## Dataset items
▬▬▬

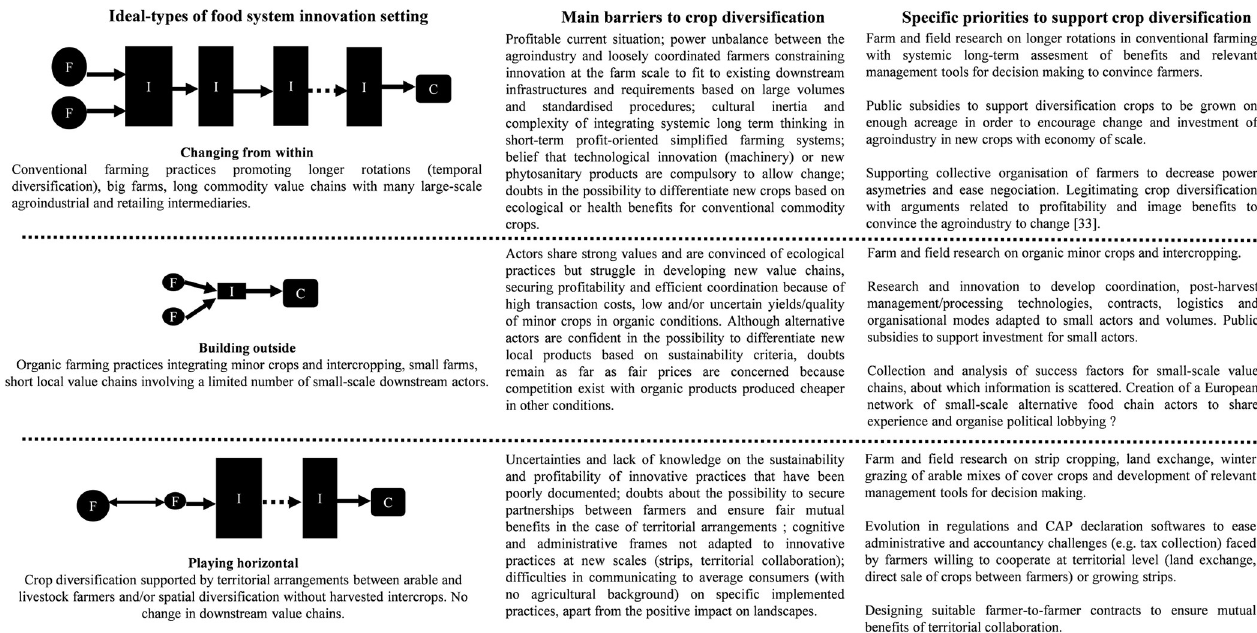
Fig 5. Main barriers and priorities to support crop diversification according to ideal-types of food system innovation setting. “F”: farmer”; “I”: intermediary actor of value chain (collector, processor, trader, retailer); “C”: consumer. Arrows represent the flows of products from production to consumption along the value chain. The size of value chain actors is in line with the average size of actors in the different ideal-types, which tended to be smaller in local and organic value chains.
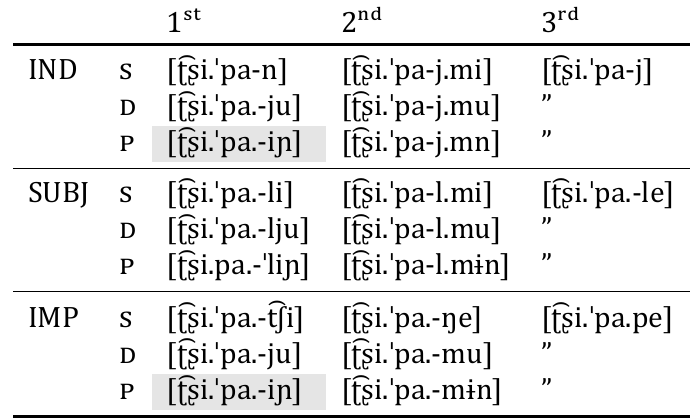
Table 13: Verbal paradigm for vowel-(cid:976)inal root [ʈ͡ʂipa-] ‘exit’, after Lenz 1895-1897 and Augusta 1903. Exceptions to penultimate-mora stress greyed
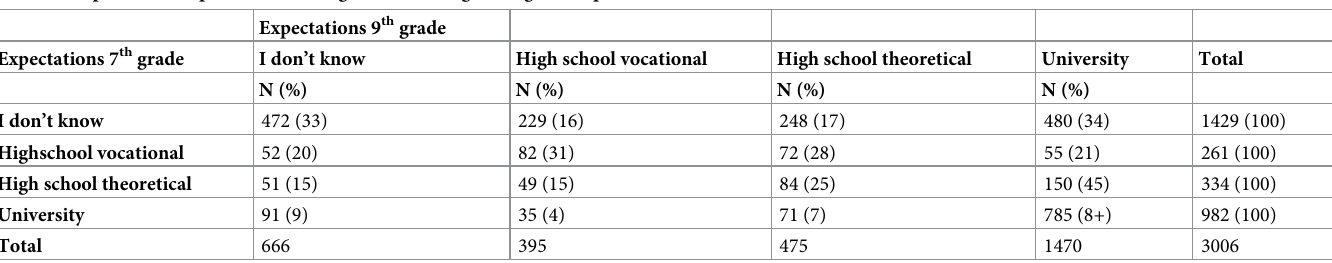
Table 1. Expectations reported in the 9 th grade according to 7 th grade expectations.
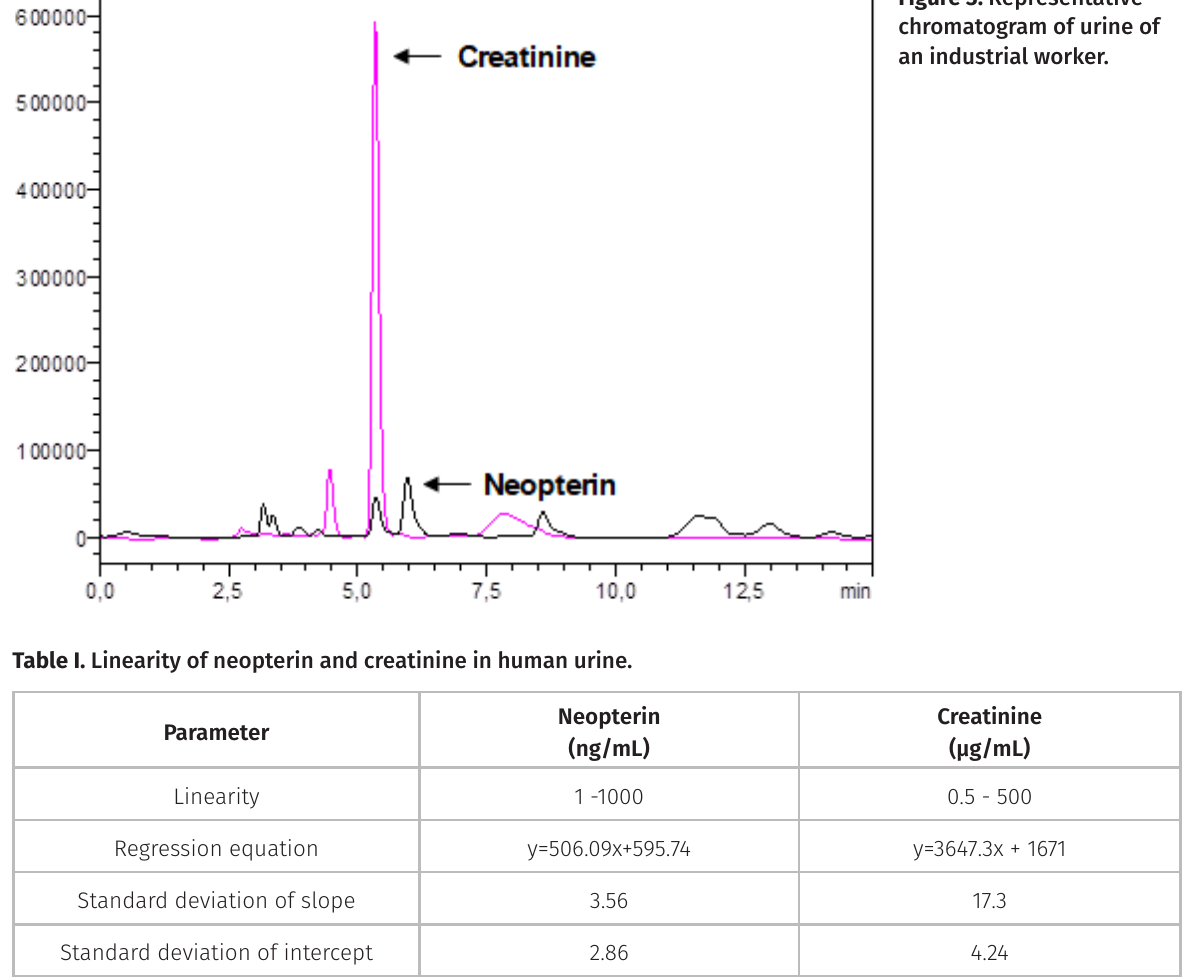
Figure 3. Representative chromatogram of urine of an industrial worker.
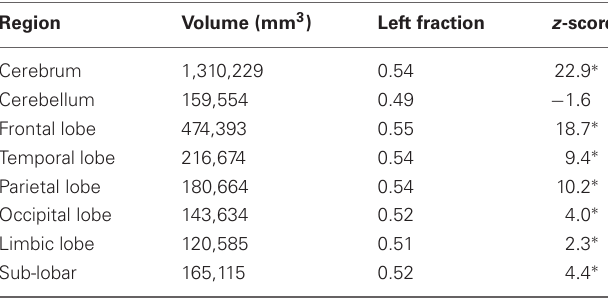
Table 2 | Left-Right distribution of activation foci by brain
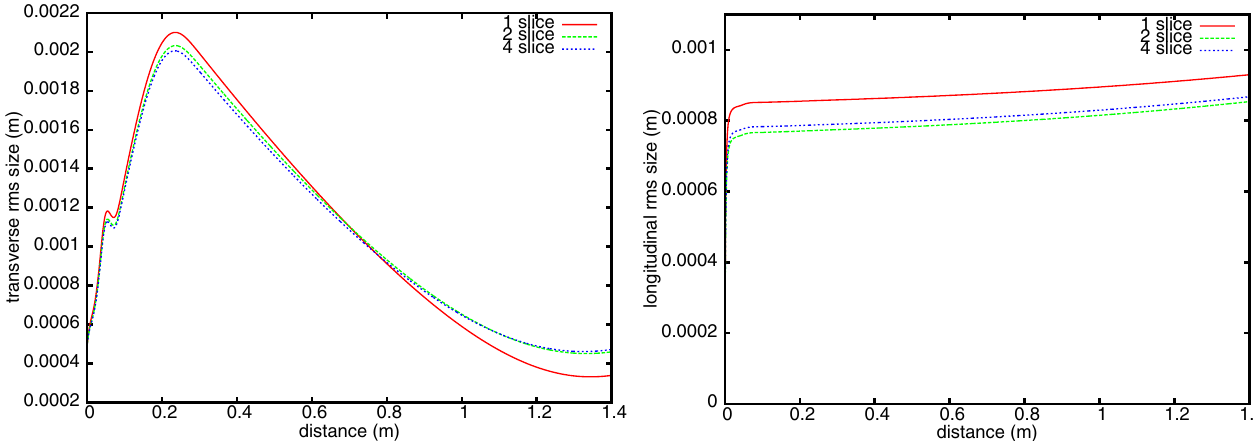
FIG. 9. (Color) Transverse (left) and longitudinal (right) rms sizes as a function of distance using one, two and four slices in the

▬▬▬

## TASK OBJECTIVE
Please reproduce the records above exactly, leaving out every picture.

## TASK RESULT
Fig 5. Main barriers and priorities to support crop diversification according to ideal-types of food system innovation setting. “F”: farmer”; “I”: intermediary actor of value chain (collector, processor, trader, retailer); “C”: consumer. Arrows represent the flows of products from production to consumption along the value chain. The size of value chain actors is in line with the average size of actors in the different ideal-types, which tended to be smaller in local and organic value chains.
Table 13: Verbal paradigm for vowel-(cid:976)inal root [ʈ͡ʂipa-] ‘exit’, after Lenz 1895-1897 and Augusta 1903. Exceptions to penultimate-mora stress greyed
Table 1. Expectations reported in the 9 th grade according to 7 th grade expectations.
Figure 3. Representative chromatogram of urine of an industrial worker.
Table 2 | Left-Right distribution of activation foci by brain
FIG. 9. (Color) Transverse (left) and longitudinal (right) rms sizes as a function of distance using one, two and four slices in the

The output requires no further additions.